Unfortunately, many consumers have the impression there is nothing they can do to change the information on their credit reports.
This is not true.
Federal law gives you the right to have misinformation on your reports corrected or deleted entirely from your file.
You are the watchdog of your own credit history - the person ultimately responsible for assuring that your credit report is an accurate representation of your credit history.
FCRA gives you the right to contact credit bureaus directly and dispute items on your reports.
You can dispute any and all items that are inaccurate, untimely, misleading, biased, incomplete or unverifiable (questionable items).

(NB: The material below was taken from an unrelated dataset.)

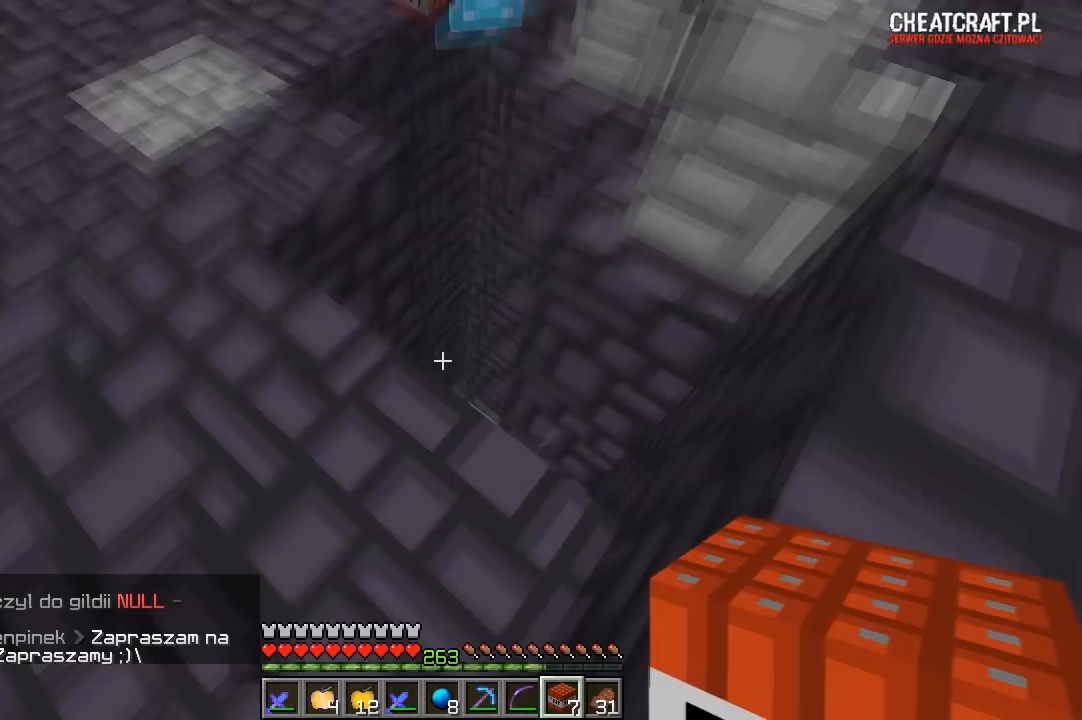
{"keys": ["d"], "mouse": [], "events": [[283, "w", "up"], [300, "d", "up"], [417, "d", "down"]]}
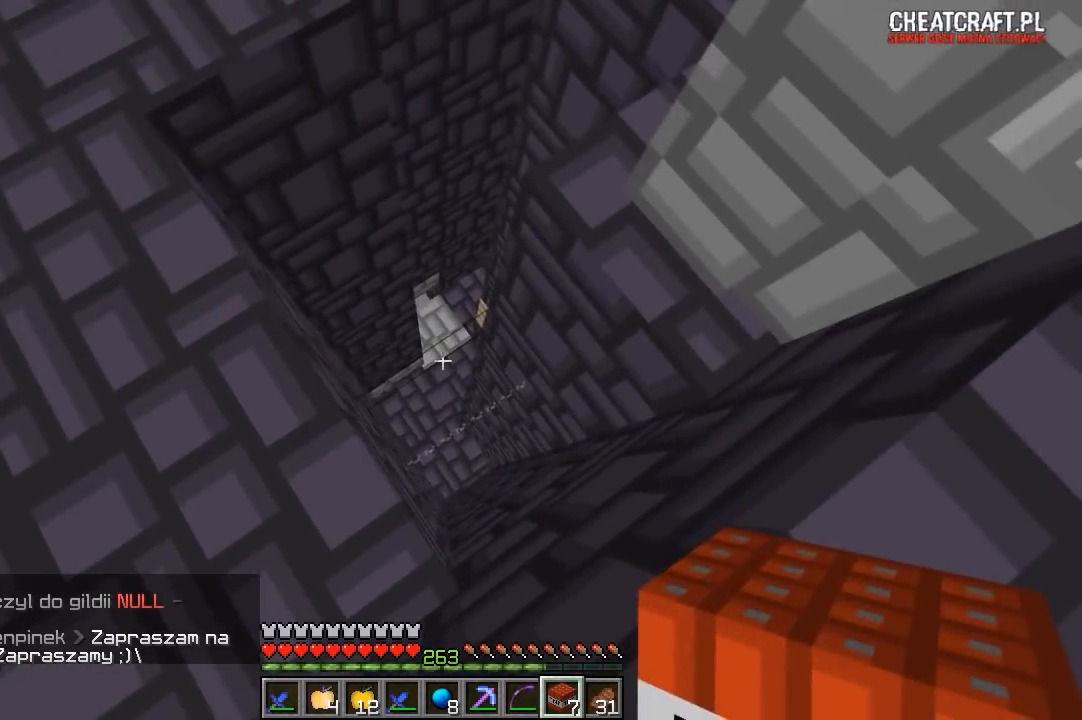
{"keys": ["a", "w"], "mouse": [], "events": [[33, "d", "up"], [267, "a", "down"], [317, "w", "down"]]}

If the bureaus cannot verify that the information on their reports is 100% correct, then those items must be deleted from your credit report.
That is the law.
Disputing items on your credit report should be easy, but the credit reporting companies and the creditors treat consumers like a nuisance.
As a result, most consumers give up when they hit the first obstacle, long before they ever see results.
Let's fact it.
Who has the time to study relevant credit repair laws and formulate a statute-based plan of attack? Defending your credit rights since 1991, Lexington Law, the country's biggest credit repair law firm, has the knowledge and experience needed to help you fix the questionable items in your credit report.
From bankruptcies to charge-offs to tax liens, Lexington Law credit repair lawyers have successfully challenged virtually every credit problem under the sun-and deleted over 600,000 items from its clients' credit reports in 2007 alone.
That's more than 50,000 negative items deleted from consumers' credit reports each and every month.
Lexington Law has become the trusted leader in credit report repair because they believe in the credit repair law and are committed to their clients' success.
That, coupled with knowledge and years of experience in the credit repair field, has led to Lexington Law to achieve amazing results for thousands who have good credit who never thought they could.